Virio no escucha el discurso en su honor, su corazón late más rápido que nunca, la ira que siente le acelera la respiración y le nubla la vista. El pulso le empieza a temblar cuando escucha una voz casi familiar, cálida, cercana, que le arropa y le susurra:

-¿Quieres venganza hijo mío? -Le pregunta aquella voz de inframundo.

-¿Quién eres? -Contesta El gladiador.

-Tu guía, el que te ayudará a conseguir eso que ansías con todas tus fuerzas. Me has servido bien hoy Virio y serás recompensado por ello.

-Yo no he servido a nadie.

-Tranquilo hijo mío. -replica el desconocido calmando el corazón del guerrero- Deja que tus sentimientos fluyan, deja que la ira sea tu alma y ejecutarás tu venganza.

-¿Puedes ayudarme a alcanzar lo que anhelo? -pregunta asombrado- si me ayudas te serviré por toda la eternidad si es necesario.

-La ira está en ti Virio, usa ese poder y te llenare del placer de la sangre de los que te arrebataron lo que más querías.

-Así haré padre.

-Bien hecho hijo mío, bien hecho. -Repite una y otra vez la voz mientras desaparece de su cabeza.

 

El Cirleano nota que el pecho le arde, no sabe que ocurre, debe despojarse de su peto y al hacerlo contempla como la marca del tercer jinete del apocalipsis, Ira, le abrasa el pecho, marcándole como su siervo por toda la eternidad. El dolor no cesa pero se vuelve placentero. Ahora comprende quien es su padre, entiende que debe hacer para cumplir su misión, la Ira le ayudaría a alcanzar su venganza, debe dejarse llevar por su rabia, su odio, su sed de venganza.

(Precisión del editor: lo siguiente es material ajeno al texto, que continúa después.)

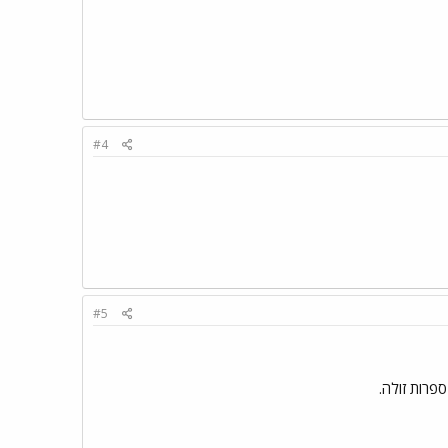
#4
#5
פרות זולה.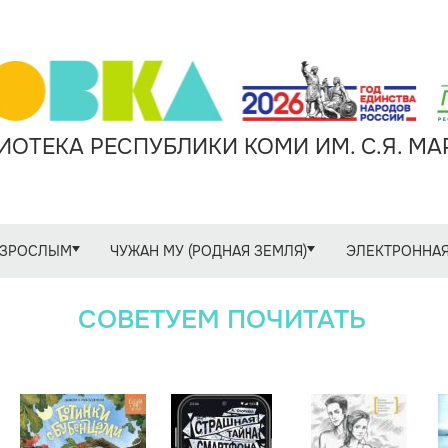
ОТЕКА РЕСПУБЛИКИ КОМИ ИМ. С.Я. М
ЗРОСЛЫМ
ЧУЖАН МУ (РОДНАЯ ЗЕМЛЯ)
ЭЛЕКТРОННАЯ
СОВЕТУЕМ ПОЧИТАТЬ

-¡No necesito alabanzas lanista! -grita interrumpiendo a Casio- solo un arma para completar mi venganza, y ese día contemplarás muy de cerca como llegaré a ejecutarla.

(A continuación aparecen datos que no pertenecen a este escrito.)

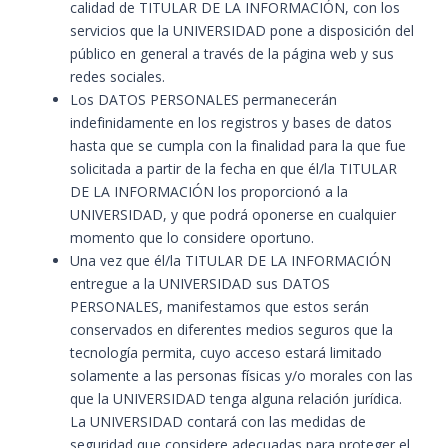
calidad de TITULAR DE LA INFORMACIÓN, con los
servicios que la UNIVERSIDAD pone a disposición del
público en general a través de la página web y sus
redes sociales.
Los DATOS PERSONALES permanecerán
indefinidamente en los registros y bases de datos
hasta que se cumpla con la finalidad para la que fue
solicitada a partir de la fecha en que él/la TITULAR
DE LA INFORMACIÓN los proporcionó a la
UNIVERSIDAD, y que podrá oponerse en cualquier
momento que lo considere oportuno.
Una vez que él/la TITULAR DE LA INFORMACIÓN
entregue a la UNIVERSIDAD sus DATOS
PERSONALES, manifestamos que estos serán
conservados en diferentes medios seguros que la
tecnología permita, cuyo acceso estará limitado
solamente a las personas físicas y/o morales con las
que la UNIVERSIDAD tenga alguna relación jurídica.
La UNIVERSIDAD contará con las medidas de
seguridad que considere adecuadas para proteger el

Virio se inclina y recoge el hacha que portaba su último rival tendido a sus pies. En la pelea aquel bárbaro manejaba ese hacha con pesadez usando sus dos manos a pesar de su complexión pero a Virio le basta un brazo, como si alguien le acompañara y ayudara. Entonces se da cuenta, el tercer jinete del apocalipsis está con él, ha sido recompensado, lo sabe. Y con una sonrisa burlona acepta a su nuevo padre, su nuevo poder.